Carpenter acknowledged the influence of Night of the Living Dead, the only real modern zombie movie that existed at that point, in the way he filmed the gang. (And Living Dead director George Romero loved Assault.) But Carpenter wasn’t trying to make a zombie movie as much as he was making an homage to Howard Hawks westerns. Honestly, Assault probably would’ve been a western if Carpenter had been able to raise more than $100,000 in financing. Still, the stylized coldness and the absolute tension of the movie is something that probably left as deep an imprint on horror as it did on action movies.
This was only Carpenter’s second feature, after the deeply trippy sci-fi flick Dark Star, and it’s impressive how cheap and harsh it is.

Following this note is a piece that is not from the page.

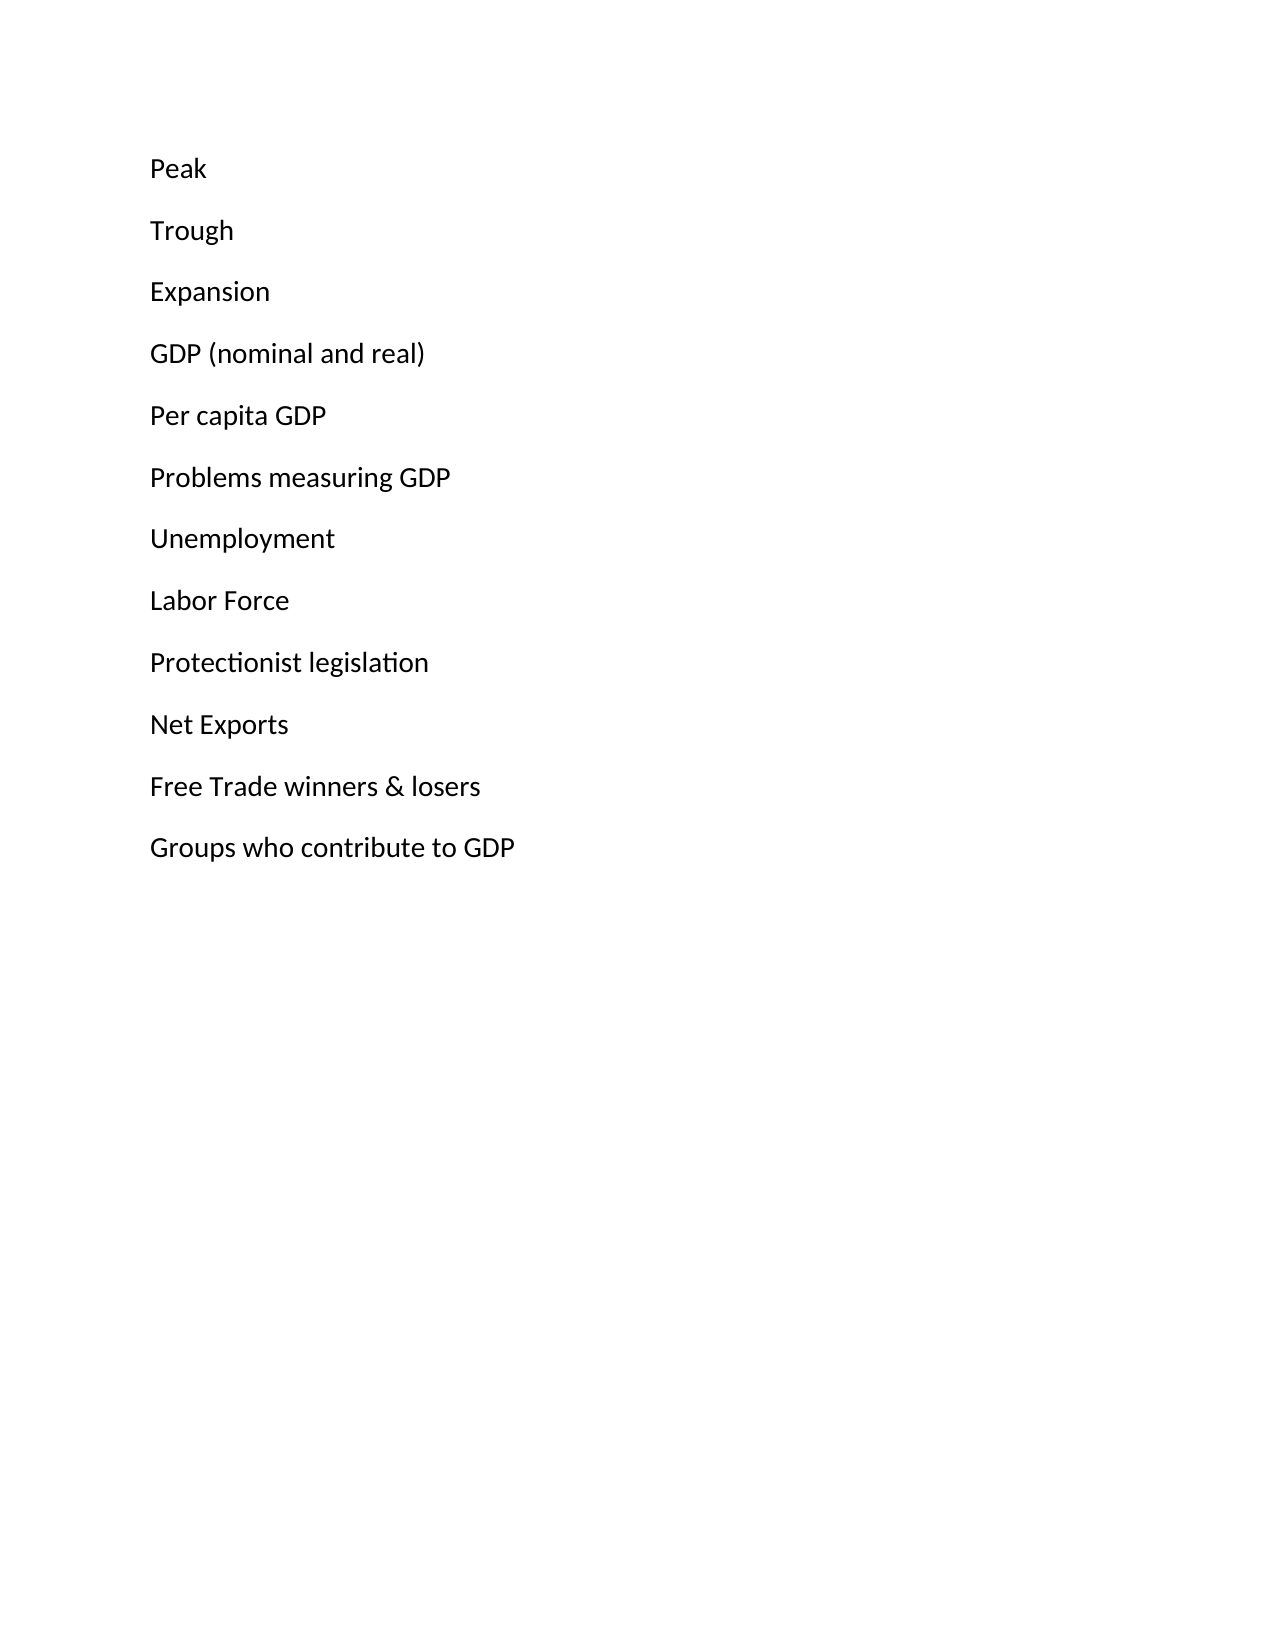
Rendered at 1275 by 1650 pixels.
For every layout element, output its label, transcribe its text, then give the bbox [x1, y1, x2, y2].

As Napoleon Wilson, Darwin Joston radiates leathery authority, but he never got another big movie role after this one. In fact, other than maybe a few people who became bit-part regulars in Carpenter movies, the only actor you’ll recognize is Tony Burton, who played Apollo Creed’s trainer Duke in the Rocky movies and who plays another convict here. Carpenter films chases and fights and shootouts with economical grace, partly because he knew what he was doing but also probably partly so he wouldn’t have to spend much money. That’s also why he did the music himself, and that worked out great. The synth score is chilling and memorable and iconic, and it’s popped up in sampled form all over the place.

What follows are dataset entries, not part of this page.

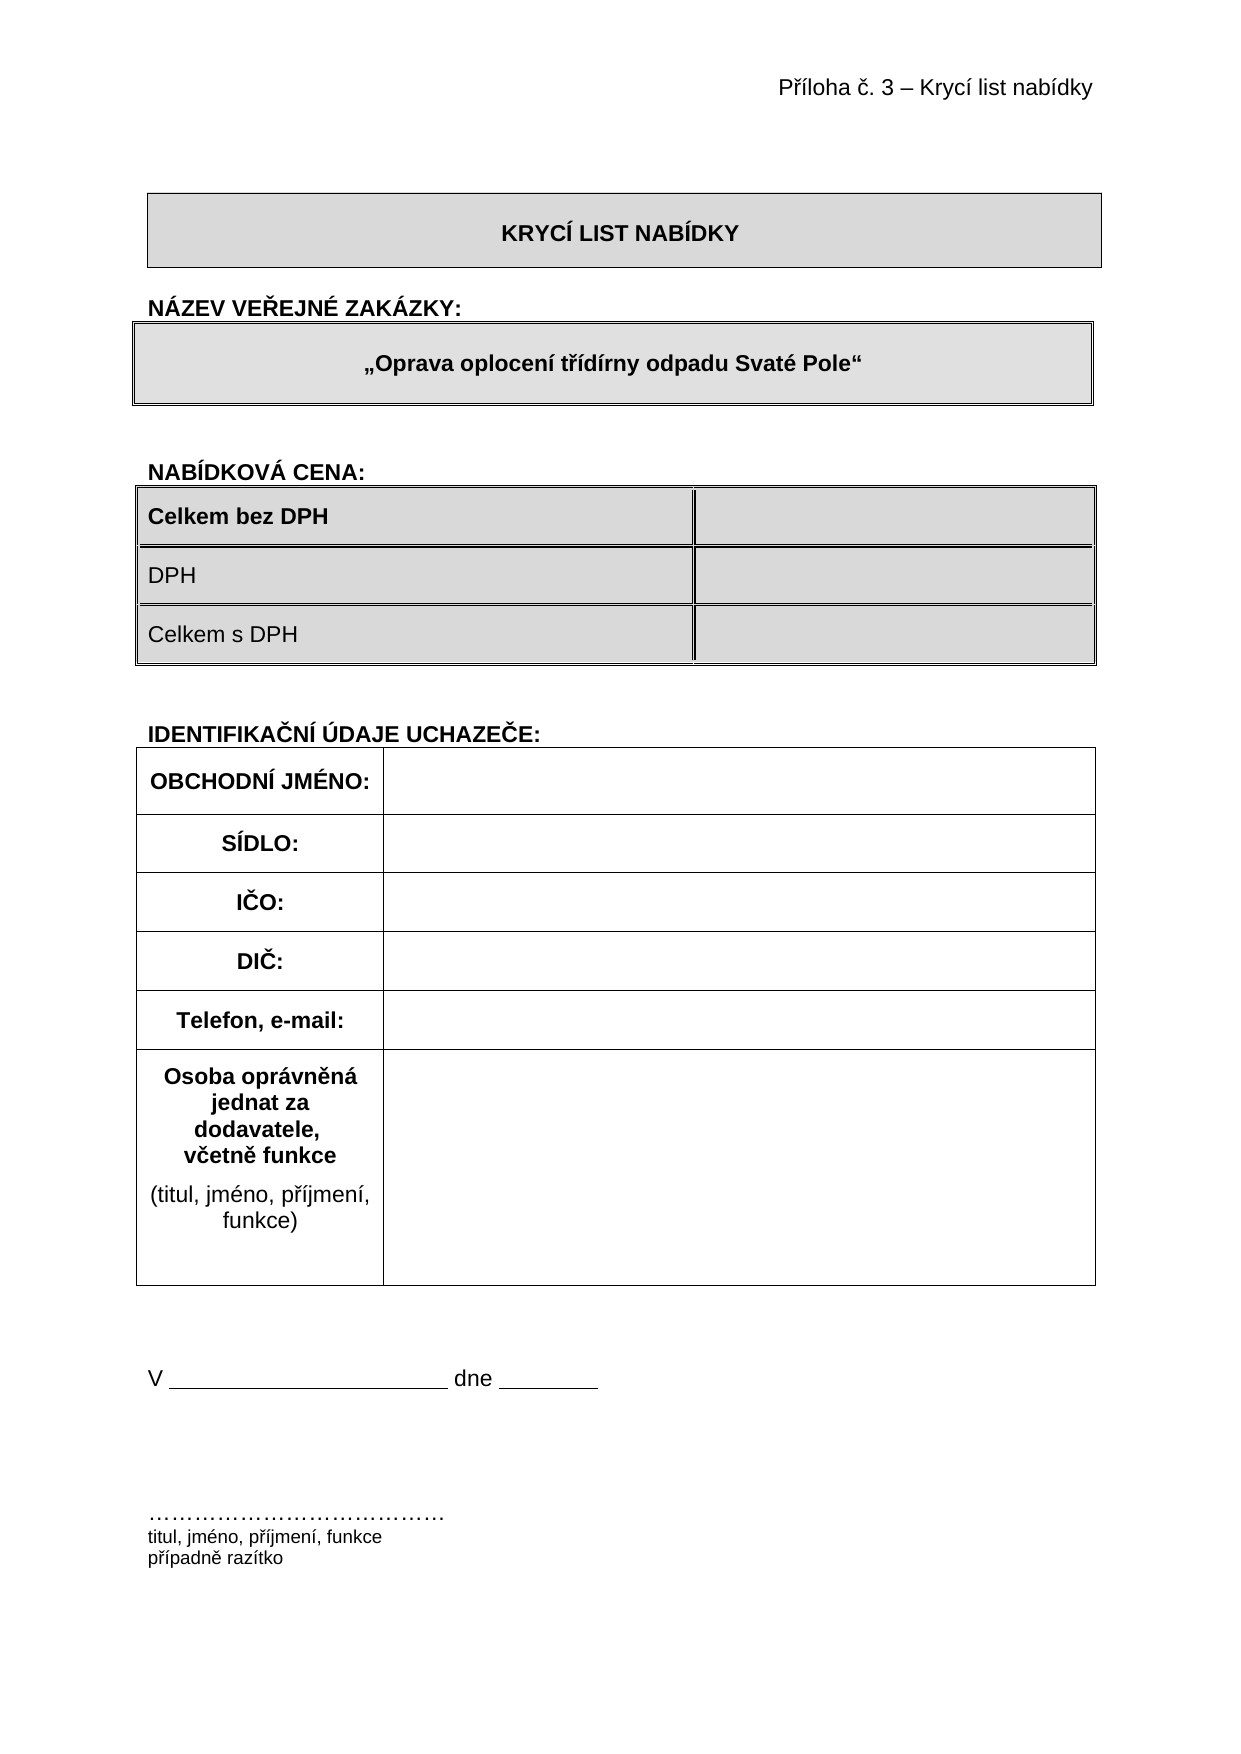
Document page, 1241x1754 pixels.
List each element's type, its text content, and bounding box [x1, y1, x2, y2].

text V dne [148, 1365, 1092, 1391]
table_header [384, 748, 1095, 814]
table_cell [384, 1050, 1095, 1285]
table_cell Sídlo: [137, 815, 383, 872]
table_cell DPH [136, 544, 694, 603]
text Identifikační údaje uchazeče: [148, 721, 1092, 747]
table_cell IČO: [137, 873, 383, 931]
table_cell [384, 815, 1095, 872]
table_cell Osoba oprávněná jednat za dodavatele, včetně funkce (titul, jméno, příjmení, funkce) [137, 1050, 383, 1285]
table_cell Celkem s DPH [136, 603, 694, 662]
text ………………………………… [148, 1499, 1092, 1525]
table_header „Oprava oplocení třídírny odpadu Svaté Pole“ [135, 324, 1091, 403]
table_cell [384, 932, 1095, 990]
table_cell DIČ: [137, 932, 383, 990]
text případně razítko [148, 1547, 1092, 1568]
table_header Celkem bez DPH [136, 486, 694, 544]
list KRYCÍ LIST NABÍDKY [148, 219, 1101, 267]
text NABÍDKOVÁ CENA: [148, 459, 1092, 485]
table_cell [694, 544, 1096, 603]
table_cell [694, 603, 1096, 662]
table_header Obchodní jméno: [137, 748, 383, 814]
table_cell [384, 873, 1095, 931]
table_header [694, 488, 1094, 544]
table_cell Telefon, e-mail: [137, 991, 383, 1049]
text Název veřejné zakázky: [148, 294, 1092, 321]
text titul, jméno, příjmení, funkce [148, 1525, 1092, 1547]
table_cell [384, 991, 1095, 1049]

Carpenter’s next movie was Halloween, which he got to make after Assault got some European-festival love and blew up overseas. And while of Halloween, and the movies that came immediately after, have made Carpenter known as one of the great B-movie directors of all time, his instincts were absolutely there in Assault. It still holds up as a tense and badass and legit shocking movie. In 2005, the French director Jean-François Richet directed a remake, and it had Ethan Hawke and Laurence Fishburne and Ja Rule and a goofy police-conspiracy subplot. I’m pretty sure it’s the last example in history of the movie where the end-credits rap song just retells the plot of the movie you just watched. (KRS-One, in this case, stands for Knowledge of everything you just saw Reigns Supreme Over Nearly Everyone.) It’s pretty good! But in this case, as with so many other action-movie remakes, there’s no substitute for the original.